By addressing these points, you demonstrate a rational, data-driven approach to sample size. This instills confidence that your trial is appropriately sized to achieve its objectives. In fact, under EU regulations, providing such justification isn’t optional – it’s required to show the investigation’s scientific rigour. ISO 14155:2020 also underscores that the sample size must be adequately justified to ensure ethical and scientific soundness.

Conclusion
Justifying sample size in medical device trials is a balancing act between scientific necessity and practical feasibility. A well-justified sample size reassures regulators that your study can produce meaningful results (if the device truly works as intended) without exposing excessive subjects. Conversely, a flimsy justification—“We chose 30 patients per group because that’s what we used before”—will raise red flags and delay approval or trigger an FDA query.
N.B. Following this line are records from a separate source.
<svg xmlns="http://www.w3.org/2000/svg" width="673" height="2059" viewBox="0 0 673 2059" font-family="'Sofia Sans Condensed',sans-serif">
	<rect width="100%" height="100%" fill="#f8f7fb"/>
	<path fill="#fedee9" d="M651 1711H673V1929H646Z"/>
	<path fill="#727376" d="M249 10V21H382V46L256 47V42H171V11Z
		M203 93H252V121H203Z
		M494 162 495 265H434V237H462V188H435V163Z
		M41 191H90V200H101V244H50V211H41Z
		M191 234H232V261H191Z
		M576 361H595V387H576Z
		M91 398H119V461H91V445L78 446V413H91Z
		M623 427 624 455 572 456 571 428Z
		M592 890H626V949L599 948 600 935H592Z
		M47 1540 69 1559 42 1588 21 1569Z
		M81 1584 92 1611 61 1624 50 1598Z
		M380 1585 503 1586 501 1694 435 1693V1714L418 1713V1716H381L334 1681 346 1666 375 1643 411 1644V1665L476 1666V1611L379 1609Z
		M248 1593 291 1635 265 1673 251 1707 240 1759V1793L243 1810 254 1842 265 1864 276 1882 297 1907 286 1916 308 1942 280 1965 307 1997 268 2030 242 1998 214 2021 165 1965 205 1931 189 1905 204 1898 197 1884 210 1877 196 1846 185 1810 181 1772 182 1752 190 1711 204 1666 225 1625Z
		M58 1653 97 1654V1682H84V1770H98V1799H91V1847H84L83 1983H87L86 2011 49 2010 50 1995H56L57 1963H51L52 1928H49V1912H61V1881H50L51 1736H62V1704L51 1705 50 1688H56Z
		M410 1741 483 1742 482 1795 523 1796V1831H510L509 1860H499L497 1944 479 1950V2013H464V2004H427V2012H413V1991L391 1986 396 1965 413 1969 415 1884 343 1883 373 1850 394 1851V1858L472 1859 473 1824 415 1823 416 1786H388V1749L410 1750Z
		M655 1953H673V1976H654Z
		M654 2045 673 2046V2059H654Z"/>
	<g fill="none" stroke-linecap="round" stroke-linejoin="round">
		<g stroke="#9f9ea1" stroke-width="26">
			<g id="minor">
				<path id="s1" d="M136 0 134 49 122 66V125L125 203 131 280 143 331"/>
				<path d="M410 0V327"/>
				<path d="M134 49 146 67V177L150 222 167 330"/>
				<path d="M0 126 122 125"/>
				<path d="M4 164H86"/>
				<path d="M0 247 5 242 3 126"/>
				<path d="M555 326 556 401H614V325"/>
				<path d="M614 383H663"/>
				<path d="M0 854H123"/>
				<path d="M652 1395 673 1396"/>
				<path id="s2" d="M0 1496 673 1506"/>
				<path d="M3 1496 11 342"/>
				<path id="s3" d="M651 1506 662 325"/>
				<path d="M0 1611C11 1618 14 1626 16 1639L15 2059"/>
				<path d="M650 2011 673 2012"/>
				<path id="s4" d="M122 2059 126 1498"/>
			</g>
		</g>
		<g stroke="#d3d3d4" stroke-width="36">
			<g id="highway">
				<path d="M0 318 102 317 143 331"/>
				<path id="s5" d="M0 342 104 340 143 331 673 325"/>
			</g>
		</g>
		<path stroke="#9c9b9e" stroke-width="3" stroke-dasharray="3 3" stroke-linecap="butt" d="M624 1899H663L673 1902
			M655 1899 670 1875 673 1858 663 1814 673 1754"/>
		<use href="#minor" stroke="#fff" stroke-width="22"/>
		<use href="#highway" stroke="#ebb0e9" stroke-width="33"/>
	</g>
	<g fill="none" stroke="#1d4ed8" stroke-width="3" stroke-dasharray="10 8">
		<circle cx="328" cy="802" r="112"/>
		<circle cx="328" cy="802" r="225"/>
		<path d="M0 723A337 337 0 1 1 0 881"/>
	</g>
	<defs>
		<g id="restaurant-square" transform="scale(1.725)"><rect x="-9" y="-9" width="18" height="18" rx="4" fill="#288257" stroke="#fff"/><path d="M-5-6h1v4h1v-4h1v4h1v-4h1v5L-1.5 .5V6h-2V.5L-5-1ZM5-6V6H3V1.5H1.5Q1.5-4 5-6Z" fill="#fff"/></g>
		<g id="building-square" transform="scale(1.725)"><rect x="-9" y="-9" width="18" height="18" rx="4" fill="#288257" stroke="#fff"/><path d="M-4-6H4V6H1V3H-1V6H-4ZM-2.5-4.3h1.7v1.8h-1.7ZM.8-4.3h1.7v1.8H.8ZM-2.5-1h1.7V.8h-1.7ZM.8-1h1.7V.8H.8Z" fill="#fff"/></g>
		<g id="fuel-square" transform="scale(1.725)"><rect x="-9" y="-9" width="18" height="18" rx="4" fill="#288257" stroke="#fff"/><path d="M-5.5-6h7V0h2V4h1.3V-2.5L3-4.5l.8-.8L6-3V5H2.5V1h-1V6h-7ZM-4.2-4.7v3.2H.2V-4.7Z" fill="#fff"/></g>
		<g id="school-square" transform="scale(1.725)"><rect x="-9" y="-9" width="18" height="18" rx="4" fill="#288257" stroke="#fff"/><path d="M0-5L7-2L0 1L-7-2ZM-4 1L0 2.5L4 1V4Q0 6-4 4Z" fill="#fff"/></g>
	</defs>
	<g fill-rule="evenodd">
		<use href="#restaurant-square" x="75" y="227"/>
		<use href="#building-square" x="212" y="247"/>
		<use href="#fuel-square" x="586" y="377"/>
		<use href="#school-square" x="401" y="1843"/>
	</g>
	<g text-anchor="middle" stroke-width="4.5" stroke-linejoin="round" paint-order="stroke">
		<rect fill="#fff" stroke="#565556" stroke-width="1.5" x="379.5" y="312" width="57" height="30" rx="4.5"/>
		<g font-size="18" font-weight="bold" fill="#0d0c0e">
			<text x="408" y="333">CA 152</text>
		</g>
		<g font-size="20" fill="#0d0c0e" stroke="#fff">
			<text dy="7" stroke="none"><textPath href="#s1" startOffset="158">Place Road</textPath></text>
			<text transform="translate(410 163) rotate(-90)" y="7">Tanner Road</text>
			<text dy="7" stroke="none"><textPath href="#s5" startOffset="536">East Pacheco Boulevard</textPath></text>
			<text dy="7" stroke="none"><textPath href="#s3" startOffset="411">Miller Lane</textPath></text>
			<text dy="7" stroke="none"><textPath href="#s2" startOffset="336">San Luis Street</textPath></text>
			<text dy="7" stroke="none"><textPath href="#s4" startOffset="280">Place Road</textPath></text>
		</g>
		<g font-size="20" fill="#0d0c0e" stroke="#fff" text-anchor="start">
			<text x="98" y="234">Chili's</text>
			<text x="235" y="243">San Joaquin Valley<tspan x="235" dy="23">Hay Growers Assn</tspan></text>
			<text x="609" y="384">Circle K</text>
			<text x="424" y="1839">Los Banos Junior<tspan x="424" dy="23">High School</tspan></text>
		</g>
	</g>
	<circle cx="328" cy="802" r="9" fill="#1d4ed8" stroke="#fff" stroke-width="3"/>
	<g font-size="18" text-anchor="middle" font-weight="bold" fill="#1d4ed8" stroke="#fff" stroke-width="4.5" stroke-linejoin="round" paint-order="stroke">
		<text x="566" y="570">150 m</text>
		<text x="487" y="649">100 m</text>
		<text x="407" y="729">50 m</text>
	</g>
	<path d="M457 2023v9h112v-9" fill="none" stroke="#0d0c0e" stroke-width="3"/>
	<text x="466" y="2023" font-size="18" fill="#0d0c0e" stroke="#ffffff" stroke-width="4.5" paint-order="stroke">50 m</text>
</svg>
By carefully defining your hypotheses, selecting appropriate statistical parameters, and transparently explaining your assumptions, you make a strong case for your sample size. This not only satisfies regulatory requirements but ultimately contributes to the credibility of your trial outcomes.
Remember, sample size planning should involve both clinical insight and statistical expertise; engage your medical experts and biostatisticians early to align on what constitutes a clinically important effect. With a solid justification in hand, you can proceed with confidence that your medical device trial is poised to generate reliable, actionable evidence.